Start of Text provided

In modern warfare, and especially during sieges, the trench is largely used, and is constructed on the most scientific principles, so as to shelter the assailants, while enabling them to proceed nearer and nearer to the fortress. A portion of one of these trenches is shown in the right hand of the illustration.

On the opposite side of the same illustration is shown the same principle as carried out in Nature.

There is a certain little insect, called the Wax-moth, or Galleria-moth (Galleria alvearia), which, although quite harmless in its perfect form, is in its larval state extremely injurious to beehives.

The mother moth contrives, aided by her tiny form and sombre colouring, to slip past the sentries at the mouth of the hive, and to lay her eggs among the combs. This done, she dies, but the evil of her visit lives after her.

Each of the eggs is hatched into a little caterpillar, having a soft grey body, but a hard, horny head of a black-brown colour. As soon as they are hatched they begin to feed, eating not only the waxen combs, but the honey and the bee-bread which were intended for the support of the legitimate inhabitants.

End of Text provided
Start of Data shown

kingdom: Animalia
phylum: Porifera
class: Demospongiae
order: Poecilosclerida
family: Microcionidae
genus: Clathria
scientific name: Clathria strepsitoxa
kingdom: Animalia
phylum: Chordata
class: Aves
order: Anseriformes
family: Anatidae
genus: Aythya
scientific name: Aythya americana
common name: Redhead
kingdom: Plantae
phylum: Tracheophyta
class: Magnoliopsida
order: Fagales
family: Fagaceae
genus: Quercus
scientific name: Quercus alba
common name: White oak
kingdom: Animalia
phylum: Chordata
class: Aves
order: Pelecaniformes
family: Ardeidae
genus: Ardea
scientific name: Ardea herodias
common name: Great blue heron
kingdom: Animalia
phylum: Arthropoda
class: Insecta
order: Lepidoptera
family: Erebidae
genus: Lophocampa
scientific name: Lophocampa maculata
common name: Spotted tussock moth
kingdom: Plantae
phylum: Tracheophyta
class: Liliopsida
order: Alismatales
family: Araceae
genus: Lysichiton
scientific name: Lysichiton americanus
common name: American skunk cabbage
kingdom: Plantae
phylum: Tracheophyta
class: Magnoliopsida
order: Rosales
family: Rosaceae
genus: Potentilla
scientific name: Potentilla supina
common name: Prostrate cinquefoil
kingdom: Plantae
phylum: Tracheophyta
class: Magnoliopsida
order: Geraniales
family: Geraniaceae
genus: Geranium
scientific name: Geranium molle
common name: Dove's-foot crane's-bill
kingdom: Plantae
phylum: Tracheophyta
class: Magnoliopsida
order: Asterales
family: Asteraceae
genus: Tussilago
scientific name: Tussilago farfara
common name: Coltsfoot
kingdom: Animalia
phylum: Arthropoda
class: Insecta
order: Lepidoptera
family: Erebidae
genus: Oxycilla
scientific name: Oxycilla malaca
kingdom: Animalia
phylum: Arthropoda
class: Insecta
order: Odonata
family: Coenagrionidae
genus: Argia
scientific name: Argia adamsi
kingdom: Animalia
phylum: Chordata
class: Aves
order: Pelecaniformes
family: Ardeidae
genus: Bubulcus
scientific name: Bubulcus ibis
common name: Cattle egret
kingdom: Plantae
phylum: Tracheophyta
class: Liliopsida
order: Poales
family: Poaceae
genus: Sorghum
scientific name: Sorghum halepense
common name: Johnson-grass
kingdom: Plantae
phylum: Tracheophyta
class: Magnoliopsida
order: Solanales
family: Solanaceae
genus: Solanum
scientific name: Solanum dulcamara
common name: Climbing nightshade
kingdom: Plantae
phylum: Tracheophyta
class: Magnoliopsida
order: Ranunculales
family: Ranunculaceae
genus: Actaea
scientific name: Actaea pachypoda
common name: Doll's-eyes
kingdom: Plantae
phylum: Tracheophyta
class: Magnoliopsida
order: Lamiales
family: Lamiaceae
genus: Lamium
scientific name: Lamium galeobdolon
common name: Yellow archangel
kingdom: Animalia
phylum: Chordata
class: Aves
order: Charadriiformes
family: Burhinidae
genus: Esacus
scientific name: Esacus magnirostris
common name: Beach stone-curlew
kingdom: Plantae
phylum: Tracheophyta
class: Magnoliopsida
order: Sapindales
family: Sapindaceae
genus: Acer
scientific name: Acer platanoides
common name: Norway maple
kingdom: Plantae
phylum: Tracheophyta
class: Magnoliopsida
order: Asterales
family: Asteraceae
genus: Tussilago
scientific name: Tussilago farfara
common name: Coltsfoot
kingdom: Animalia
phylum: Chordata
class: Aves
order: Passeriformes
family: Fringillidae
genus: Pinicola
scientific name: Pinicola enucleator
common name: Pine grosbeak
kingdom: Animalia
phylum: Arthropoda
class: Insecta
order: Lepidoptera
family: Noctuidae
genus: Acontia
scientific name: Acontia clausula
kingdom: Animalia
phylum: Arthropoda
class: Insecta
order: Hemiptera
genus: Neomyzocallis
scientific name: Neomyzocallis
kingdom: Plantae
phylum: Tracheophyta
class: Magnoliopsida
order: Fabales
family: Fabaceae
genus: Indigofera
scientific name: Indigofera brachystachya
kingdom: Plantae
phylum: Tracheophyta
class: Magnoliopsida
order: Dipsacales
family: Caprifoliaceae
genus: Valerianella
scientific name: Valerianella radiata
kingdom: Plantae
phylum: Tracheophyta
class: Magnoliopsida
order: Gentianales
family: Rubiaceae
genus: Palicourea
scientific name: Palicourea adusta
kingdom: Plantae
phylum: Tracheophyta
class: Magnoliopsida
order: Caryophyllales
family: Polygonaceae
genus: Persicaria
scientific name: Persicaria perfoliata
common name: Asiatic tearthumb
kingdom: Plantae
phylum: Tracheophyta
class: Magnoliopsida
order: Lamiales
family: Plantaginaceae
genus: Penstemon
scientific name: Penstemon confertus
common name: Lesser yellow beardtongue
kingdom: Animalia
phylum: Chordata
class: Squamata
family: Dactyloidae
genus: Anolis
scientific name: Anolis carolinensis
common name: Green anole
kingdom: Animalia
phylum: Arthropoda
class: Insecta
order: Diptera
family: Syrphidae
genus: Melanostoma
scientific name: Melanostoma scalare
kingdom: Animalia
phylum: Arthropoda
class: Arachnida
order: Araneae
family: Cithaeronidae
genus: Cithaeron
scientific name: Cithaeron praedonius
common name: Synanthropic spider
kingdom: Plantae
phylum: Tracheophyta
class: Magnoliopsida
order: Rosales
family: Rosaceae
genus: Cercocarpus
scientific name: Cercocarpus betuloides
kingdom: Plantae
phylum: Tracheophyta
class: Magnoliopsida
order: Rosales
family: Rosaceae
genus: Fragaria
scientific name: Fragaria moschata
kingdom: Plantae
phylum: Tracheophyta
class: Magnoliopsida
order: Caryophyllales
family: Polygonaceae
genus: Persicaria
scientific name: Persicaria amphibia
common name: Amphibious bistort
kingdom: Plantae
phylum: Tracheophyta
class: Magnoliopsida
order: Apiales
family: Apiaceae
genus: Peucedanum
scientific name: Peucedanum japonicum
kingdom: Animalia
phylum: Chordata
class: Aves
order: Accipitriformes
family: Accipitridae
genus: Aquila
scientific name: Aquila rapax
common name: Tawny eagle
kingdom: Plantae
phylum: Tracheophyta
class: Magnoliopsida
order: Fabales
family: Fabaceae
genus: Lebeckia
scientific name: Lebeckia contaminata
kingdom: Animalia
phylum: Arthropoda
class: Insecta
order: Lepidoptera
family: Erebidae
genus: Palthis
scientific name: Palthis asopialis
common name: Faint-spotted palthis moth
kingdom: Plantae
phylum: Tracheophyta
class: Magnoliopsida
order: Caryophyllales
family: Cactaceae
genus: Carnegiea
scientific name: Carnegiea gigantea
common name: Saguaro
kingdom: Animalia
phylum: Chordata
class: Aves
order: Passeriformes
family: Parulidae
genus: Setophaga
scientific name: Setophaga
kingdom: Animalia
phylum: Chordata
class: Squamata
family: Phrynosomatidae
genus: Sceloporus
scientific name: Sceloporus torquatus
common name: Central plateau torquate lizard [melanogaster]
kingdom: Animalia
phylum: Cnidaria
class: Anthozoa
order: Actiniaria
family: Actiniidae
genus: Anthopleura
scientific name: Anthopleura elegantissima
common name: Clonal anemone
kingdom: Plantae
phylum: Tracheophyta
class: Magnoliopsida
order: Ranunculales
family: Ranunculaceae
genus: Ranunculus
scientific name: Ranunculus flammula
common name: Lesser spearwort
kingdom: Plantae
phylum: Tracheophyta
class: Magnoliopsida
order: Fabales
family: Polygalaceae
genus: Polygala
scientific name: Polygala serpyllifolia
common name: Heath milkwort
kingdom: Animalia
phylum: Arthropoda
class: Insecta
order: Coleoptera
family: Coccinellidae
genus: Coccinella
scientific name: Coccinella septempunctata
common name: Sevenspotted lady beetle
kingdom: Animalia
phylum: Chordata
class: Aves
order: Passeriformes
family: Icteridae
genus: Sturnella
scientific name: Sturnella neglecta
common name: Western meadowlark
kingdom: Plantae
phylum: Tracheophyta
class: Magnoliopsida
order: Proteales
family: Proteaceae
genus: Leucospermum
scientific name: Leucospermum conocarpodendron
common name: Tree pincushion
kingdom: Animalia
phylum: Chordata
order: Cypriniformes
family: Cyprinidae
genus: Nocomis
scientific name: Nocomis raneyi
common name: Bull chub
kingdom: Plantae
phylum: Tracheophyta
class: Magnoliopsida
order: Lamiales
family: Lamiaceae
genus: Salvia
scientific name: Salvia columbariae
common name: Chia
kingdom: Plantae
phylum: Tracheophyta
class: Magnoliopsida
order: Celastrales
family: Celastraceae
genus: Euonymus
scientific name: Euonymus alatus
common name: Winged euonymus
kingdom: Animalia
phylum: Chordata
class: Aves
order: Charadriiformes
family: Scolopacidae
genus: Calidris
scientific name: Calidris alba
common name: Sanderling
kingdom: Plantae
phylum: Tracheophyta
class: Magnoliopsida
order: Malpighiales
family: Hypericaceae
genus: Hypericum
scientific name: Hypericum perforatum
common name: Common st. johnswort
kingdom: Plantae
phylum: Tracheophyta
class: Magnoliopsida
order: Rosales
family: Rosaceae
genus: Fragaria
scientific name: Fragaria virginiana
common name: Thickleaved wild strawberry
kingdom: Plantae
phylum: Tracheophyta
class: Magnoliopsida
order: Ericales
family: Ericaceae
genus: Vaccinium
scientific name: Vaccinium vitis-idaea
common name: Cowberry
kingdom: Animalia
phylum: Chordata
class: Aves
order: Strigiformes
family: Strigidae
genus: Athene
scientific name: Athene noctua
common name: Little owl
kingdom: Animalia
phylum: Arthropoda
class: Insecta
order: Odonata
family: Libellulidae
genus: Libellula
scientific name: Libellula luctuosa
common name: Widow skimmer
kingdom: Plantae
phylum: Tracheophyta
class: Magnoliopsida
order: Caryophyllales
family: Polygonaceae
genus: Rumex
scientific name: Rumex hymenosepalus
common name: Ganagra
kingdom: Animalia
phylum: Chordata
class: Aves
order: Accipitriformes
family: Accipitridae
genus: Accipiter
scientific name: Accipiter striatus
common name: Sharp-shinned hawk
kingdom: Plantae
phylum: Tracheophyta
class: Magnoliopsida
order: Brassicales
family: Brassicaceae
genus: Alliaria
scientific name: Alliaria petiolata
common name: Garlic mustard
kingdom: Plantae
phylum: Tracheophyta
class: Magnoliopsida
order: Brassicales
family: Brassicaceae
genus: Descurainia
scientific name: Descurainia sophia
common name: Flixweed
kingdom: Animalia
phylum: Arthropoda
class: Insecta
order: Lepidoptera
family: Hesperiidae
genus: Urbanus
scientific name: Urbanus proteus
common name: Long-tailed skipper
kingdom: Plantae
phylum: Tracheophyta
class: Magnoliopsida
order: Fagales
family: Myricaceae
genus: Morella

End of Data shown

■ Problem statement ■
In the text on siege trenches and the wax-moth, what color is the head of the newly hatched caterpillar?

■ Task output ■
Black-brown.